More importantly, the banking sector expects the final implementation version of the Basel III global capital rules to be much looser than the initial proposal from the Biden administration in 2023. Cassidy noted:

They all hold excess capital because they had already reserved according to previous proposals.

This capital is not only used to absorb potential losses, but also for business expansion, as well as shareholder returns such as stock buybacks and dividends. Saul Martinez, U.S. financial stocks research director at HSBC, stated:

Given how slowly banks’ balance sheets are growing, the market believes there is still room to take on more risk.

Despite concerns from Democratic Senator Elizabeth Warren and other opponents about large-scale financial deregulation, investors have so far shown little anxiety about the increased risk-taking by banks.

The Gap Between U.S. and European Banks Continues to Widen

Citigroup has become the best-performing stock among America’s big six banks in 2025, with its share price rising about 70%.
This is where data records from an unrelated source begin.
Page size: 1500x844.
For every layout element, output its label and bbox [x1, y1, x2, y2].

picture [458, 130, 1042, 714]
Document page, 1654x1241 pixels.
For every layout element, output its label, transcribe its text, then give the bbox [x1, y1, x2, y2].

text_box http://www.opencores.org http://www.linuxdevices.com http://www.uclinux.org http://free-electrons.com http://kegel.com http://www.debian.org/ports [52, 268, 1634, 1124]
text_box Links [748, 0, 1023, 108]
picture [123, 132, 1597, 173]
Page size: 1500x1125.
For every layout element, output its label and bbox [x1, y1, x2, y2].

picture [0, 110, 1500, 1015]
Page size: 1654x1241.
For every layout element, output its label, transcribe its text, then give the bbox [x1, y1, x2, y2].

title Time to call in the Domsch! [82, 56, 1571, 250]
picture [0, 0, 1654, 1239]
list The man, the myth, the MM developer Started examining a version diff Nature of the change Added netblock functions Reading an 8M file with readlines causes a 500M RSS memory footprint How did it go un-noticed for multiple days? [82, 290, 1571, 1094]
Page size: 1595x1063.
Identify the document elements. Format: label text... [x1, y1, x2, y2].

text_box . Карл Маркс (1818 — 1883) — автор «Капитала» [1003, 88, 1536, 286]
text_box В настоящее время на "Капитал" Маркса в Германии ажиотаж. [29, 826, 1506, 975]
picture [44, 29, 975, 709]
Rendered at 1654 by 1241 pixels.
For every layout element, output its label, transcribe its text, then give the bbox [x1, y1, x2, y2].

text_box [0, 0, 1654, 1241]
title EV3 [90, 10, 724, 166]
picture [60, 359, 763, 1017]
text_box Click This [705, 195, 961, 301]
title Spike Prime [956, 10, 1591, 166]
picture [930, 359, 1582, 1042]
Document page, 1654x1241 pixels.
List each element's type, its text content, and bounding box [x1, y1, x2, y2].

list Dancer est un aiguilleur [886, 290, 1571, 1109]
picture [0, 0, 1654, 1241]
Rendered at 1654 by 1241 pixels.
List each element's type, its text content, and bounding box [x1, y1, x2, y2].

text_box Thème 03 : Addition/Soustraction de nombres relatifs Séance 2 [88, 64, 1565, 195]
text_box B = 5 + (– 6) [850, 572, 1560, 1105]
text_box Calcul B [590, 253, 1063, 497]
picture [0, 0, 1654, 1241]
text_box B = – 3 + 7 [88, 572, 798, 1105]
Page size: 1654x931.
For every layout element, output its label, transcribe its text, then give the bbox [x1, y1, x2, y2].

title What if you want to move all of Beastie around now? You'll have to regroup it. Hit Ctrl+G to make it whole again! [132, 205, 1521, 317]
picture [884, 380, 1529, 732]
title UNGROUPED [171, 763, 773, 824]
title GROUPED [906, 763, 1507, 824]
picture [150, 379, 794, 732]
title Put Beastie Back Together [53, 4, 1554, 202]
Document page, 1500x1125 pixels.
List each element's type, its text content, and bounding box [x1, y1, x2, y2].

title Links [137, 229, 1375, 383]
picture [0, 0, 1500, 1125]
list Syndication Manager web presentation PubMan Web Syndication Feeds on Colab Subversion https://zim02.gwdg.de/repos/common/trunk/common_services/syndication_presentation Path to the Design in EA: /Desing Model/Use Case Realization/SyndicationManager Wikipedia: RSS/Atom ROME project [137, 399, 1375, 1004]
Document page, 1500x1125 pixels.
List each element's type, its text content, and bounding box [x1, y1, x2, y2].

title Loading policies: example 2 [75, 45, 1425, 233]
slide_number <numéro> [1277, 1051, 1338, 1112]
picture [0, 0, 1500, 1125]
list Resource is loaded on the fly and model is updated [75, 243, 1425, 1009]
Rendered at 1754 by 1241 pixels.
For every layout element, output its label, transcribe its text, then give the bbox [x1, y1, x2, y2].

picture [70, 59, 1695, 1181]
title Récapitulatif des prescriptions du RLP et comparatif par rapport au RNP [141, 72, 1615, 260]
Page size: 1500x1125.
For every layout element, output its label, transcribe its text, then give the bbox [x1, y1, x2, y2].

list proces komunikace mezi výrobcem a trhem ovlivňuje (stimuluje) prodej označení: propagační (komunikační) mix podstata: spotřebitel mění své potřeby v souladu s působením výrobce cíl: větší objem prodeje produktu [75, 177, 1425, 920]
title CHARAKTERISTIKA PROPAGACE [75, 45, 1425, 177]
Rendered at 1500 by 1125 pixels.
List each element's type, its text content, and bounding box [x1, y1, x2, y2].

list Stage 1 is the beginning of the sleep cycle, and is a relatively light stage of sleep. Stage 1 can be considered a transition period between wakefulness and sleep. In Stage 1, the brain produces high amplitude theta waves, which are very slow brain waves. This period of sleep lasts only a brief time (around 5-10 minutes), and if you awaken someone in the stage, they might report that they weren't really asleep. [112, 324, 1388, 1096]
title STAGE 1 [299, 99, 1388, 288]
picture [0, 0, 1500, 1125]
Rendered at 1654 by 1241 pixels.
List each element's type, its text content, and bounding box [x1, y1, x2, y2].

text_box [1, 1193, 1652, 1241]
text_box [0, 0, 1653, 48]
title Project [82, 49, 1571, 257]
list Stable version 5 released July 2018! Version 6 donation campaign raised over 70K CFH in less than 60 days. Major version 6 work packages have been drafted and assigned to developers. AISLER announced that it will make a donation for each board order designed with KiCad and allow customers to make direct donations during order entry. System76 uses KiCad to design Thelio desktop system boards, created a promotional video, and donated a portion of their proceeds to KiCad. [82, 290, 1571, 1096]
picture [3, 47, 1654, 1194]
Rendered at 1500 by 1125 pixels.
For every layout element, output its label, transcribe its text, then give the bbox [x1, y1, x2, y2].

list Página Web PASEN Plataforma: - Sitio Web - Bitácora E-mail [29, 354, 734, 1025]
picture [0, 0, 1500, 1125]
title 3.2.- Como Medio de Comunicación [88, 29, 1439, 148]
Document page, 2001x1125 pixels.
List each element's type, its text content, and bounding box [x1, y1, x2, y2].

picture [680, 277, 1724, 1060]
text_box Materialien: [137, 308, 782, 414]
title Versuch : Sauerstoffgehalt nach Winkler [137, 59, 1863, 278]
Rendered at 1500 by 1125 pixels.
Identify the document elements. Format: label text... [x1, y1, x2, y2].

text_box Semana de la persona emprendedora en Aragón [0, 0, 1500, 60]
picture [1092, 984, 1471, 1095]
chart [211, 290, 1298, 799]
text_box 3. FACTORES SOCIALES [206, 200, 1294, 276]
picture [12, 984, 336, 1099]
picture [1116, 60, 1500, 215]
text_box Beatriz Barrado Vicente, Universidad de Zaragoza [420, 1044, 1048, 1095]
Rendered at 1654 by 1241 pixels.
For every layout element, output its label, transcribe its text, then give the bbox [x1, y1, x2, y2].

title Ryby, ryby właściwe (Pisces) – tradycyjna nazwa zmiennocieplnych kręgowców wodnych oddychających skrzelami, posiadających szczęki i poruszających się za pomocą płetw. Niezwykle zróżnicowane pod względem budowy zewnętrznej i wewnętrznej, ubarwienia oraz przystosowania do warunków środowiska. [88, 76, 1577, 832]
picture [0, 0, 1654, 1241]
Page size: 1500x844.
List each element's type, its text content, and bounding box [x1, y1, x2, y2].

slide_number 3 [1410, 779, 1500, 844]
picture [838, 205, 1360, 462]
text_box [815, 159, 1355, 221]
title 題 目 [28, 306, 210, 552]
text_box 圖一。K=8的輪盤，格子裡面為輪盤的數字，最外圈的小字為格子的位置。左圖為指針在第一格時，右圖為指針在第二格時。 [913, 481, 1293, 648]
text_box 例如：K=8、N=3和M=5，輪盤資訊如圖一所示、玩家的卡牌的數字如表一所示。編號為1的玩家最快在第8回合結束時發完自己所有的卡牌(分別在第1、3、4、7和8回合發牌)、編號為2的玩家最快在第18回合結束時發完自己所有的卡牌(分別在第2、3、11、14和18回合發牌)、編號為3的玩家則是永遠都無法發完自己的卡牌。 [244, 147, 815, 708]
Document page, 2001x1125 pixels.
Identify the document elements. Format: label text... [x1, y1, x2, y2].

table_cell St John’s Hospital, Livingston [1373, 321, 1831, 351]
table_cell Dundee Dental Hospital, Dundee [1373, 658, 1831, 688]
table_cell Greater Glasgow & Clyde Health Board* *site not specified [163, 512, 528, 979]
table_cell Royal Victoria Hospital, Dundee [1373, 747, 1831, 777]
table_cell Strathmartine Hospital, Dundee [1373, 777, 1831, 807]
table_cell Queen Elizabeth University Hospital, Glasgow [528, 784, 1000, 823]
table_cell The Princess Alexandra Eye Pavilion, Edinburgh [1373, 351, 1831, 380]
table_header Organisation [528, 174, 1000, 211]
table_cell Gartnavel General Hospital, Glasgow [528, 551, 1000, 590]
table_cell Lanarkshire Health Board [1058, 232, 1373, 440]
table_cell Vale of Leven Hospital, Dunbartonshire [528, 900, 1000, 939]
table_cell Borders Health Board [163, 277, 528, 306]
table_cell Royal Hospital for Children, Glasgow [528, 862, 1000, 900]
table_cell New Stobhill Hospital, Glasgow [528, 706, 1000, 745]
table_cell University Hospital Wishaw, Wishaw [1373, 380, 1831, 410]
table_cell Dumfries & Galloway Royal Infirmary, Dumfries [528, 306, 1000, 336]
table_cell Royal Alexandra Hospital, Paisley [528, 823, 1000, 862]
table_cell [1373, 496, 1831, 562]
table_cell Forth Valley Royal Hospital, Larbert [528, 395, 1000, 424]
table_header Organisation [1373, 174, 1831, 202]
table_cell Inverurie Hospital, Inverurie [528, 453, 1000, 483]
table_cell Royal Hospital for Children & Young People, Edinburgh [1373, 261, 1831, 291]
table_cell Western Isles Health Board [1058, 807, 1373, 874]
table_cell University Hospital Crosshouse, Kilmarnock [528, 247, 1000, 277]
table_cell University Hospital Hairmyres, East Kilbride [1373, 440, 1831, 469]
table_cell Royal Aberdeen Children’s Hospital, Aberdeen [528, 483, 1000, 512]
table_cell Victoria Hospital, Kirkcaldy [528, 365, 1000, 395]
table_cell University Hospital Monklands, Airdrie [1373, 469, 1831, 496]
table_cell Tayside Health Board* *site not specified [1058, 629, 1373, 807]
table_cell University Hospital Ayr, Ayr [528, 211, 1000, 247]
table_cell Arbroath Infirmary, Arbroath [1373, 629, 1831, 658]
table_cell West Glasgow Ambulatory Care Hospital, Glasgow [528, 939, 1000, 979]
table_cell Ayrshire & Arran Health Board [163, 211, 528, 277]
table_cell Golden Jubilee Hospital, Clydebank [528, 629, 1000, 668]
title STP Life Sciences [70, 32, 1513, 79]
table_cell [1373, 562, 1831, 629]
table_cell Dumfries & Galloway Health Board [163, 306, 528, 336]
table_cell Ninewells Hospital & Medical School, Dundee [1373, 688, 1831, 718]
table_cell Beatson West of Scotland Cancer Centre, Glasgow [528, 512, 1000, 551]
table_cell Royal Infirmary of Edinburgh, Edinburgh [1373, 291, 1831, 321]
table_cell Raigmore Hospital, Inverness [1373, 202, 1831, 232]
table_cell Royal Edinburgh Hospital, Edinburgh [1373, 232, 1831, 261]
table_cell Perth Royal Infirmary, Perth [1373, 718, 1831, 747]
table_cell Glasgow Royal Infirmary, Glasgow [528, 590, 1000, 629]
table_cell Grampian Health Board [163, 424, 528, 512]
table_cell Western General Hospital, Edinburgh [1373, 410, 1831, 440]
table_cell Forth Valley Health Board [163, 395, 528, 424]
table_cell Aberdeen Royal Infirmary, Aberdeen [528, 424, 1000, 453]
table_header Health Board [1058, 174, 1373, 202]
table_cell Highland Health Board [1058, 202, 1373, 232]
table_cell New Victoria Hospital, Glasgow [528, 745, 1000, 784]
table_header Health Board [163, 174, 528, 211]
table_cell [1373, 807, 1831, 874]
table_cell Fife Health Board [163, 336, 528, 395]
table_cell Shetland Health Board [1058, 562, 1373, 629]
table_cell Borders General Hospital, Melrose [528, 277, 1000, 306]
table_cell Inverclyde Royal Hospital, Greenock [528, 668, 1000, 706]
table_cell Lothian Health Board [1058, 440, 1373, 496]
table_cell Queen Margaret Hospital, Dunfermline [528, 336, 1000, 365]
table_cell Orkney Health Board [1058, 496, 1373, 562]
The bank’s ongoing efforts to simplify its business and cut costs have paid off. This month, Citigroup’s stock price surpassed the sum of its divisions’ valuations for the first time since 2018.

Goldman Sachs' stock has also risen by nearly 60% this year, reaching a record high. This is thanks to the recovery of its core investment banking business and the continued boom in trading operations. Bankers predict that the recovery momentum of investment banking will further accelerate into 2026.

Industry tracker Crisil Coalition Greenwich predicts that this year, bank equity trading revenue will reach $92 billion and fixed income trading revenue will reach $163 billion, both surpassing previous peaks.

The growth in market value of U.S. banks further widens the gap with their European peers. Martinez commented:

The situation feels almost unreal now. The fundamentals are good, but the question is how much of this is already priced in.